Report Analyzes Emissions Associated with O&G Nationally
Natural gas operations in the Appalachian basin are reducing their overall greenhouse gas (GHG) emissions and intensity, while production continues to rise.
A report published in July by Ceres analyzed methane and other GHG emissions across the U.S. oil and natural gas industry. Ceres is a nonprofit organization that works to “solve the world’s greatest sustainability challenges,” and was joined by the Clean Air Task Force (CATF) and ERM, a sustainability consulting firm, in the production of the report.
The report investigated emissions at the national level, by regional basin, and by oil and gas producers from 2018-2020. Overall, they found that both methane and GHG intensity declined in the oil and gas industry in the two-year period, though there are fluctuations between individual basins. Methane intensity fell by 29 percent and GHG intensity fell by 23 percent in that time frame.
According to the report, there are wide variations regionally regarding emissions, especially between oil-dominant and natural gas-dominant basins due to their different operating procedures. In oil-dominant basins, the process of flaring and venting natural gas from wells leads to significantly higher GHG emissions than in gas-dominant basins where emissions from venting and flaring are “limited or non-existent”.
In Appalachia specifically, which is a shared region between Pennsylvania, Ohio, and West Virginia, methane and GHG emissions, as well as methane and GHG intensity have fallen by double digit percentages from 2018 through 2020. More specifically, methane and GHG emissions fell by 13 and 10 percent, respectively. Methane and GHG intensity, which is a calculation that considers “methane emissions assigned to natural gas on an energy basis divided by the total methane content of produced natural gas”, fell by 10 and 20 percent, respectively.
While emissions and intensity of methane and GHG fell, production of natural gas rose in the same time frame. The report states that Appalachian gas production grew for each of the years analyzed, rising by 16 percent in total from 2018 to 2020.

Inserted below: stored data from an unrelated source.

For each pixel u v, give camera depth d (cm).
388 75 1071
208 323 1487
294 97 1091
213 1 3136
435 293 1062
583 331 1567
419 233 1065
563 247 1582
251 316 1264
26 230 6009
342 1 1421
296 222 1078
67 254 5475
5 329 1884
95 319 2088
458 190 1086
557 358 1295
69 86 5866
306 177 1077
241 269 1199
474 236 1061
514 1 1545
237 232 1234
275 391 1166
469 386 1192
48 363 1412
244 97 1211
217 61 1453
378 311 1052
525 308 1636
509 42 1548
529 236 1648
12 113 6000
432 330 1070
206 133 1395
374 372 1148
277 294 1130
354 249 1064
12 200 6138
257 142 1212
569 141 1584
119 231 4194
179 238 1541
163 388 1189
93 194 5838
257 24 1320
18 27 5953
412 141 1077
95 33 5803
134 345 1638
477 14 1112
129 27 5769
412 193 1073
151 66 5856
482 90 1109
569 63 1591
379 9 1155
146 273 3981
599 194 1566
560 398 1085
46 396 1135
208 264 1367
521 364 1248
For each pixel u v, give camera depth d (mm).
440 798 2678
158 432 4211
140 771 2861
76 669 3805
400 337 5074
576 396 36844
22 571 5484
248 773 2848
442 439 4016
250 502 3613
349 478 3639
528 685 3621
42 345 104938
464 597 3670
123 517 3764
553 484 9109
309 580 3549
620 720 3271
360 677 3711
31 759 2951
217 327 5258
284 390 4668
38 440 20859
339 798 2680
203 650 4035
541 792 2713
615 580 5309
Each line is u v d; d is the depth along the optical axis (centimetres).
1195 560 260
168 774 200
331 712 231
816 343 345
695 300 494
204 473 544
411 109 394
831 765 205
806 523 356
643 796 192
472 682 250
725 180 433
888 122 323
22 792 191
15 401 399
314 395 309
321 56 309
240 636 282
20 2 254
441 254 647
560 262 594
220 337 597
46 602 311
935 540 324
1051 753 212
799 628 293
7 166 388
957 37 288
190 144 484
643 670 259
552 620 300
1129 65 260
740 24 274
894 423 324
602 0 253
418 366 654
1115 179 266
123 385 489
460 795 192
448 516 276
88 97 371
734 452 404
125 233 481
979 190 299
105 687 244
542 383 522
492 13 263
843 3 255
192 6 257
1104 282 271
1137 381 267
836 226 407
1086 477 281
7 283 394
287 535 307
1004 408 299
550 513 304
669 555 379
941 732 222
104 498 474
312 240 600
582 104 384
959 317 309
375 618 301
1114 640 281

These metrics are consistent when comparing Appalachia to the Permian basin, the U.S.’s largest shale basin, though at a different scale given their differing operations. An example of the differences can be seen in natural gas production and methane emissions. When comparing growth in gas production by percentages, the Permian basin vastly outperformed Appalachia
Though the Permian basin’s gas production has increased by 40 percent compared to Appalachia’s 16 percent growth, Appalachia is producing a much higher quantity of natural gas. In 2020, the Permian basin produced 5.0 trillion cubic feet of natural gas, less than half of Appalachia’s 2020 production numbers. This is largely due to the fact that operations in the Permian basin are dedicated more to the extraction of oil, with natural gas being a byproduct of oil extraction, while Appalachian operations are dedicated to natural gas extraction.
The decrease in emissions in Appalachia is driven by the rise of the environmental consciousness of producers who seek to market their natural gas as “green” or more environmentally friendly. Pittsburgh’s EQT is one of the producers who have made such changes, partnering with Project Canary, a Denver-based company that uses proprietary technology to monitor methane emissions at the gas well. As more producers take their own steps to reduce their emissions profiles, it is likely that emissions associated with natural gas development will continue to fall.